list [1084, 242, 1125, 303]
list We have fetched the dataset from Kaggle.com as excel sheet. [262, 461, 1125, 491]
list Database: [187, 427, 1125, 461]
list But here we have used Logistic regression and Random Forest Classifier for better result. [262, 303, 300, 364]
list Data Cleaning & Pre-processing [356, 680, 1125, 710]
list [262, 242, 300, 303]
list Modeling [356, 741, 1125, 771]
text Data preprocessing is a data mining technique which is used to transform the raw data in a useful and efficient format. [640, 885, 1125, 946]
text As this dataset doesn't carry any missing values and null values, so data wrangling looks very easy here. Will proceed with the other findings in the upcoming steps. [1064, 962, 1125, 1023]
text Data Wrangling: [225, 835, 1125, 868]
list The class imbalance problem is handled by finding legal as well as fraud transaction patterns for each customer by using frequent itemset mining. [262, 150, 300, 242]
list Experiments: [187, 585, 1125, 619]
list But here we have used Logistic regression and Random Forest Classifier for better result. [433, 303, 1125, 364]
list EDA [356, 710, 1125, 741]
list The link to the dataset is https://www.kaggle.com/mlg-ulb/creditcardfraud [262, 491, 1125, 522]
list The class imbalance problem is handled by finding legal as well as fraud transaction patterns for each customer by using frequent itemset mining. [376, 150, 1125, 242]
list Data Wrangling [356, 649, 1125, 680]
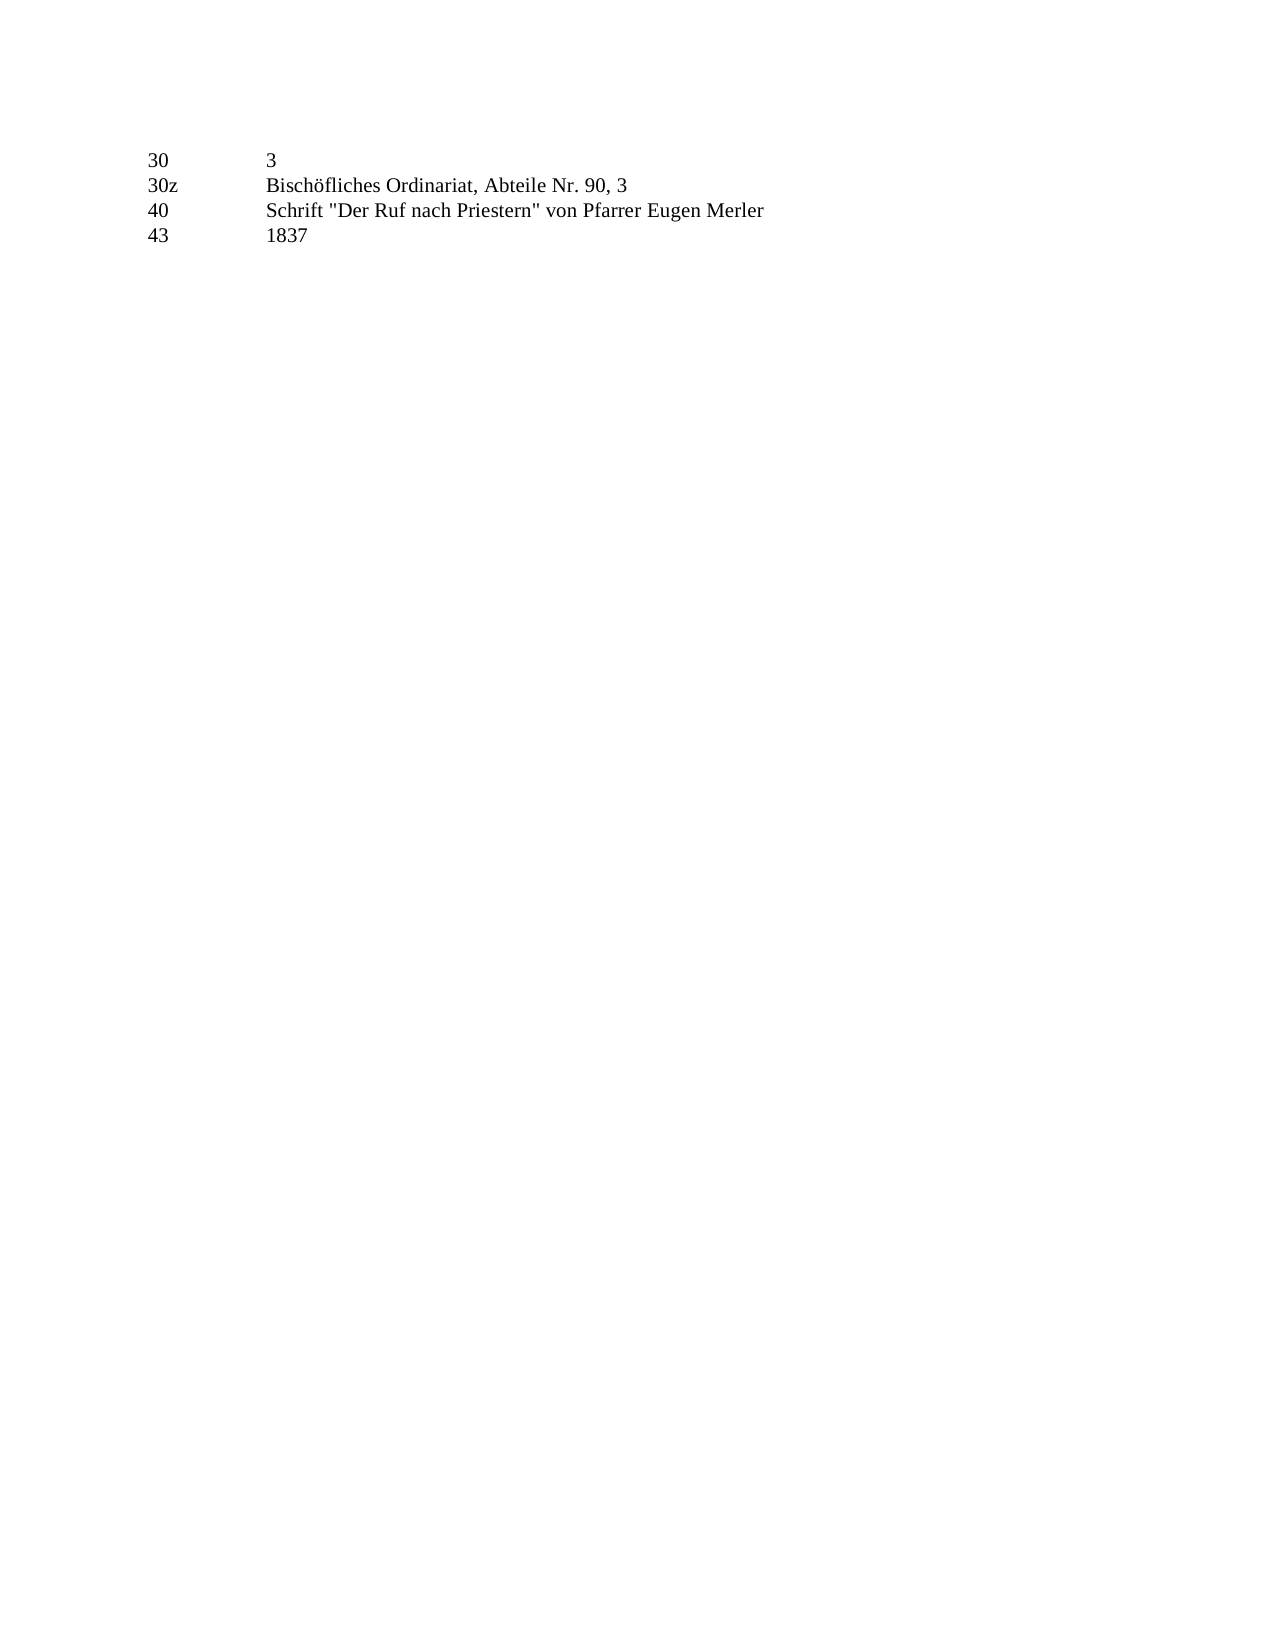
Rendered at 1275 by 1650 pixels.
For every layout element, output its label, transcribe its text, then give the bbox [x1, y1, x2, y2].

**Work request:** Repeat the data in full, exactly as it stands, but drop every picture.

**Final answer:**
list [1084, 242, 1125, 303]
list We have fetched the dataset from Kaggle.com as excel sheet. [262, 461, 1125, 491]
list Database: [187, 427, 1125, 461]
list But here we have used Logistic regression and Random Forest Classifier for better result. [262, 303, 300, 364]
list Data Cleaning & Pre-processing [356, 680, 1125, 710]
list [262, 242, 300, 303]
list Modeling [356, 741, 1125, 771]
text Data preprocessing is a data mining technique which is used to transform the raw data in a useful and efficient format. [640, 885, 1125, 946]
text As this dataset doesn't carry any missing values and null values, so data wrangling looks very easy here. Will proceed with the other findings in the upcoming steps. [1064, 962, 1125, 1023]
text Data Wrangling: [225, 835, 1125, 868]
list The class imbalance problem is handled by finding legal as well as fraud transaction patterns for each customer by using frequent itemset mining. [262, 150, 300, 242]
list Experiments: [187, 585, 1125, 619]
list But here we have used Logistic regression and Random Forest Classifier for better result. [433, 303, 1125, 364]
list EDA [356, 710, 1125, 741]
list The link to the dataset is https://www.kaggle.com/mlg-ulb/creditcardfraud [262, 491, 1125, 522]
list The class imbalance problem is handled by finding legal as well as fraud transaction patterns for each customer by using frequent itemset mining. [376, 150, 1125, 242]
list Data Wrangling [356, 649, 1125, 680]
Rendered at 1275 by 1650 pixels.
For every layout element, output its label, transcribe its text, then give the bbox [x1, y1, x2, y2].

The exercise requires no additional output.